-------- MATERIAL FOR THIS TASK --------

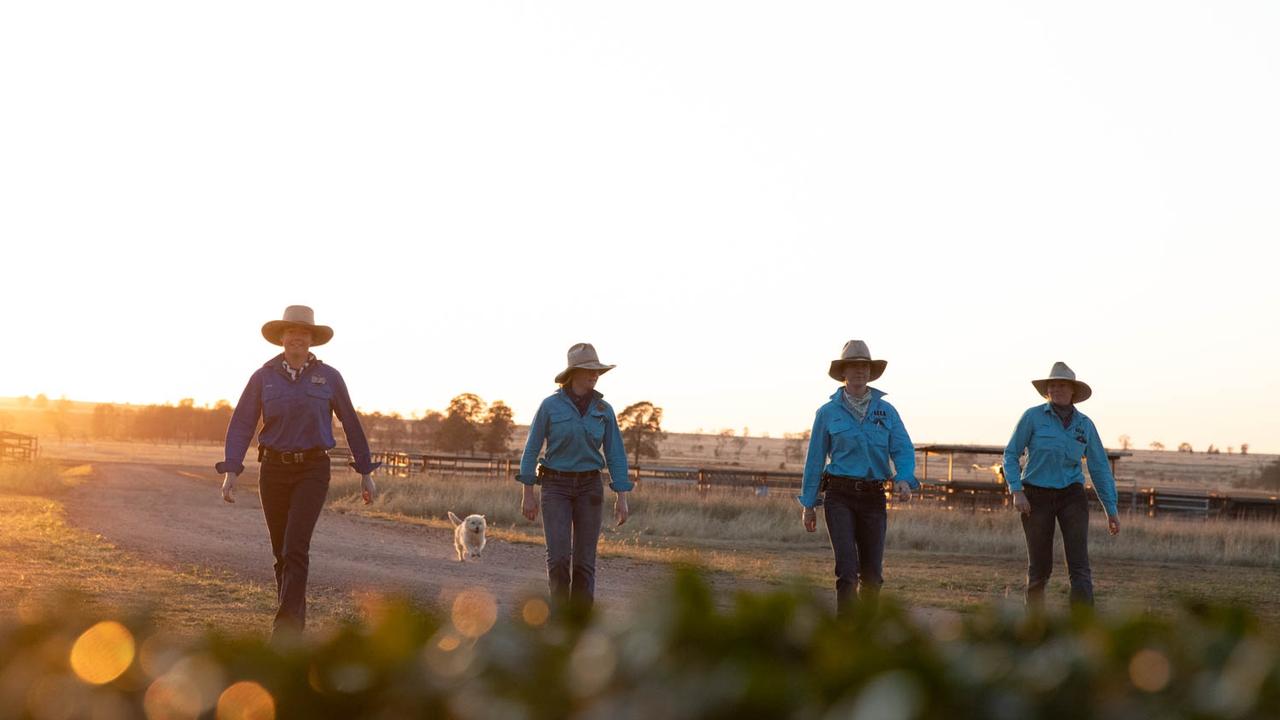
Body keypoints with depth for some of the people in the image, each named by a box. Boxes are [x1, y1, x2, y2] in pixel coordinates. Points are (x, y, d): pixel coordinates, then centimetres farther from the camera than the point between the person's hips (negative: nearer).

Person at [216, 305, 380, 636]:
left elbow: (351, 425, 7)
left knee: (296, 548, -16)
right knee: (281, 550, 9)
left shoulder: (328, 377, 0)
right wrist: (230, 472, -12)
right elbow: (241, 425, -2)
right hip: (274, 469, 2)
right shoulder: (263, 377, 1)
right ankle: (295, 624, 25)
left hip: (312, 470, -2)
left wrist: (366, 472, 9)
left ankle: (284, 630, -18)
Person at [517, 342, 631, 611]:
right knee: (559, 556, -14)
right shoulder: (550, 405, -6)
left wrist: (622, 498, -3)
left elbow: (615, 455, 2)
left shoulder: (604, 410, 1)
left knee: (585, 559, 0)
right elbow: (532, 449, -2)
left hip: (589, 488, 2)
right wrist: (528, 494, -4)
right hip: (555, 487, -2)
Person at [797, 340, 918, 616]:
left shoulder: (886, 411, 9)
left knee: (872, 574, 7)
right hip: (840, 497, -3)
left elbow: (903, 450, 0)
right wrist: (808, 504, 5)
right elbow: (815, 459, 6)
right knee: (847, 569, -14)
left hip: (873, 499, 3)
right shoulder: (828, 412, 4)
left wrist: (904, 479, -21)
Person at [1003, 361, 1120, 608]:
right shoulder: (1033, 417, -6)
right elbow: (1011, 455, -2)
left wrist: (1112, 510, 6)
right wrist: (1016, 492, -15)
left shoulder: (1084, 424, 3)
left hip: (1072, 497, 2)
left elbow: (1100, 468, 8)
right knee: (1040, 567, 4)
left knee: (1079, 565, -12)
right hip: (1037, 497, -2)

--------

TASK REQUIREMENTS:
Please print the records above once more, word for word, omitting all pictures.

TASK RESULT:
Body keypoints with depth for some of the people in the image, each named by a box. Boxes are [x1, y1, x2, y2] in pixel coordinates. Points are (x, y, d): pixel coordinates, then centimetres farther from the camera than the point between the person's hips (negative: nearer).

Person at [216, 305, 380, 636]:
left elbow: (351, 425, 7)
left knee: (296, 548, -16)
right knee: (281, 550, 9)
left shoulder: (328, 377, 0)
right wrist: (230, 472, -12)
right elbow: (241, 425, -2)
right hip: (274, 469, 2)
right shoulder: (263, 377, 1)
right ankle: (295, 624, 25)
left hip: (312, 470, -2)
left wrist: (366, 472, 9)
left ankle: (284, 630, -18)
Person at [517, 342, 631, 611]:
right knee: (559, 556, -14)
right shoulder: (550, 405, -6)
left wrist: (622, 498, -3)
left elbow: (615, 455, 2)
left shoulder: (604, 410, 1)
left knee: (585, 559, 0)
right elbow: (532, 449, -2)
left hip: (589, 488, 2)
right wrist: (528, 494, -4)
right hip: (555, 487, -2)
Person at [797, 340, 918, 616]:
left shoulder: (886, 411, 9)
left knee: (872, 574, 7)
right hip: (840, 497, -3)
left elbow: (903, 450, 0)
right wrist: (808, 504, 5)
right elbow: (815, 459, 6)
right knee: (847, 569, -14)
left hip: (873, 499, 3)
right shoulder: (828, 412, 4)
left wrist: (904, 479, -21)
Person at [1003, 361, 1120, 608]:
right shoulder: (1033, 417, -6)
right elbow: (1011, 455, -2)
left wrist: (1112, 510, 6)
right wrist: (1016, 492, -15)
left shoulder: (1084, 424, 3)
left hip: (1072, 497, 2)
left elbow: (1100, 468, 8)
right knee: (1040, 567, 4)
left knee: (1079, 565, -12)
right hip: (1037, 497, -2)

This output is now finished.